Entretiens XIV § XII p. 350-351 : "Il n'est pas absolument nécessaire, pour faire une bonne action, de savoir distinctement qu'on prononce par elle un jugement qui honore les attributs divins, ou qui soit conforme à l'ordre immuable des perfections que renferme l'essence divine. Mais afin que nos actions soient bonnes, il faut nécessairement qu'elles prononcent par elles-mêmes de tels jugements ; et que celui qui agit ait du moins confusément l'idée de l'Ordre, et qu'il l'aime, quoi qu'il ne sache pas trop ce que c'est." 

Paul, Romains II, 14-15 : "Quand des païens, qui n'ont pa la Loi, accomplissent naturellement ce que la Loi commande, ils montrent que ce que la Loi ordonne est écrit dans leurs cœurs." 

Thomas Somme Théologique I, II, q. XCI § 2 concl. : "Il y a dans les hommes une loi naturelle, qui est une participation de la loi éternelle, selon laquelle ils discernent le bien et le mal."

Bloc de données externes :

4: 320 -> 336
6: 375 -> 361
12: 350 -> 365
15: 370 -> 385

Traité de Morale I, III § XIV pp. 45-46 : "Il ne faut pas s'imaginer que l'amour de l'Ordre soit semblable à ces vertus, ou plutôt à ces dispositions particulières qu'on peut perdre ou acquérir. Car l'Ordre immuable n'est point une créature particulière qu'on puisse commencer ou cesser entièrement d'aimer. Il est en Dieu et il s'imprime sans cesse en nous. C'est une loi écrite en caractères ineffaçables. C'est le Verbe divin, objet naturel et nécessaire de toutes les pensées et de tous les mouvements des esprits. On peut commencer ou cesser d'aimer une créature, car l'homme n'est pas fait pour elles. Mais on, ne peut entièrement renoncer à la raison, on ne peut cesser d'aimer l'Ordre. Car l'homme est fait pour vivre de raison, pour vivre selon l'Ordre. (...) La beauté de la justice touche souvent les injustes même."

Méditations chrétiennes III § 22 p. 33 : "Ne me consulte pas seulement comme vérité, mais comme ordre (...) et je règlerai ton cœur." 

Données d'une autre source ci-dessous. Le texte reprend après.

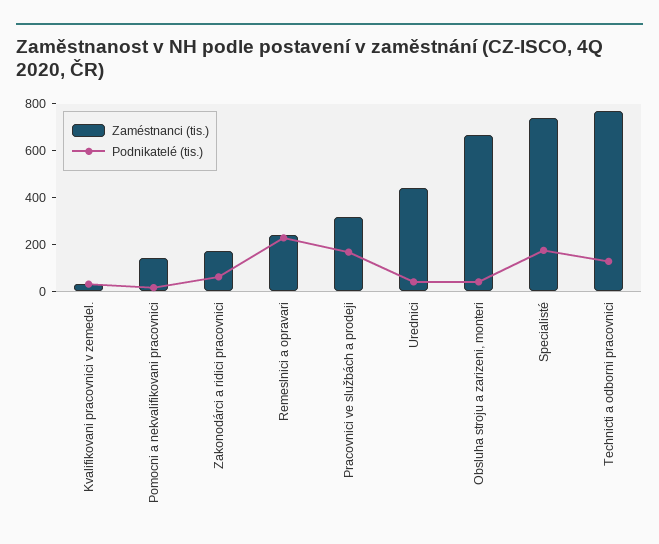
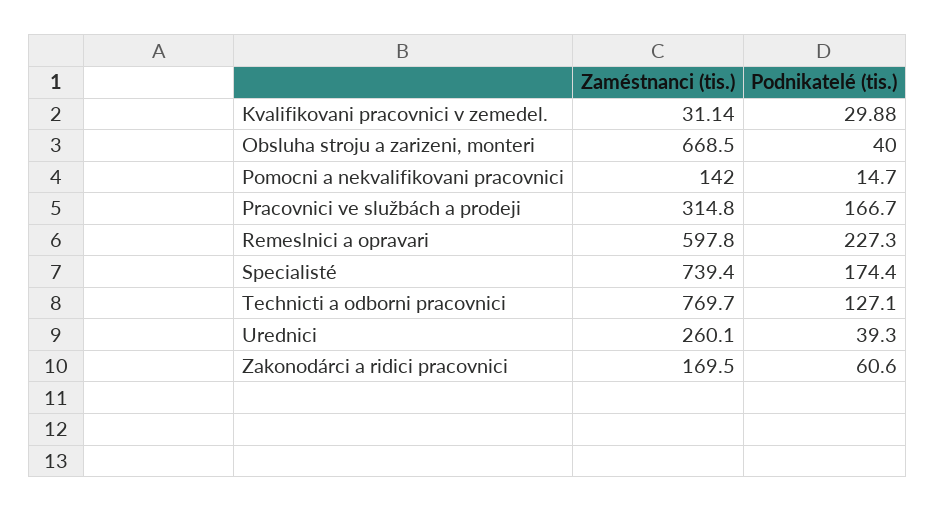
Zaméstnanci (tis.), Remeslnici a opravari: 250 -> 597.8
Zaméstnanci (tis.), Urednici: 450 -> 260.1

Méditations chrétiennes III § 21 p. 33 : "Apprends donc (...) que je ne suis pas seulement la vérité éternelle, mais encore l'ordre immuable et nécessaire. Comme vérité, j'éclaire ceux qui me consultent pour devenir plus savants. Comme ordre, je règle ceux qui me consultent pour devenir plus parfaits." 

Méditations chrétiennes III § 23 p. 34 : "Tu dois beaucoup plus contempler la beauté de l'ordre que l'évidence de la vérité."

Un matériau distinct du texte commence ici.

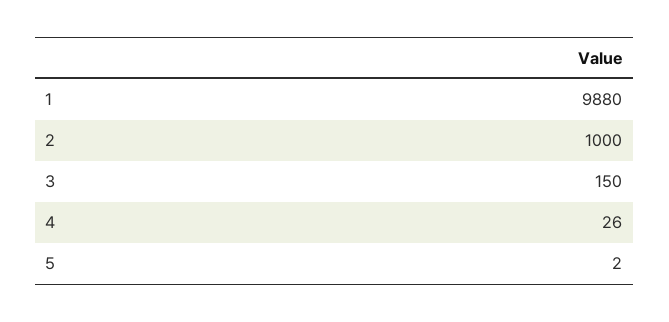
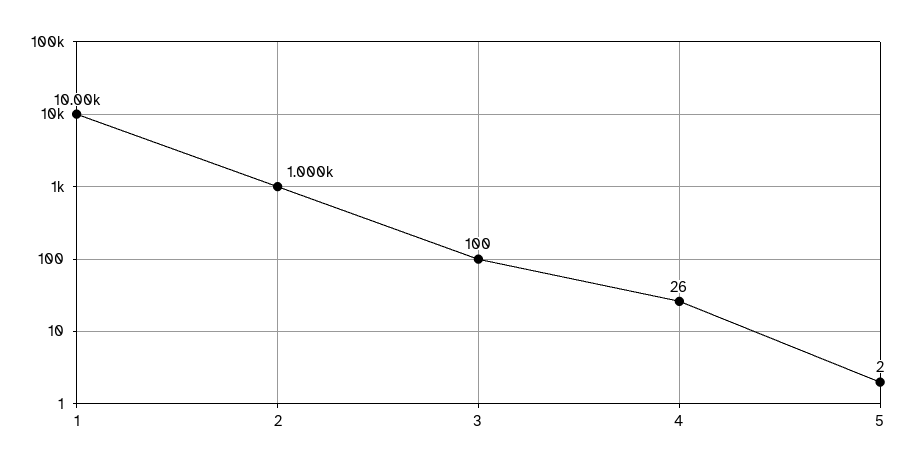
1: 9880 -> 10000
3: 150 -> 100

Traité de Morale pp. 67-8 : "On peut voir l'Ordre par idée claire, mais on le connaît aussi par sentiment."

Traité de Morale p. 67 : "la connaissance de l'ordre, qui est notre loi indispensable, est mêlée d'idées claires et de sentiments intérieurs."


Bréhier in L'Esprit cartésien : "Ce n'est plus l'ordre qui nous enchaîne ; c'est nous qui enchaînons le monde par l'ordre."

Koyré Entret. s. D. pp. 177-8 : "Aux époques heureuses, classiques, (la philosophie) commence par ce qui est, par le Monde, le Cosmos ; et c'est à partir du Cosmos qu'elle essaye de répondre à la question 'que suis-je ?' en recherchant le lieu, la place que l'homme occupe dans 'la grande chaîne de l'être', dans l'ordre hiérarchique du réel. Mais aux époques 'critiques', époques de crise, où l'Etre, le Monde, le Cosmos devient incertain, se désagrège et s'en va en lambeaux, la philosophie se tourne vers l'homme ; elle commence alors par 'que suis-je ?' ; elle interroge celui qui pose les questions."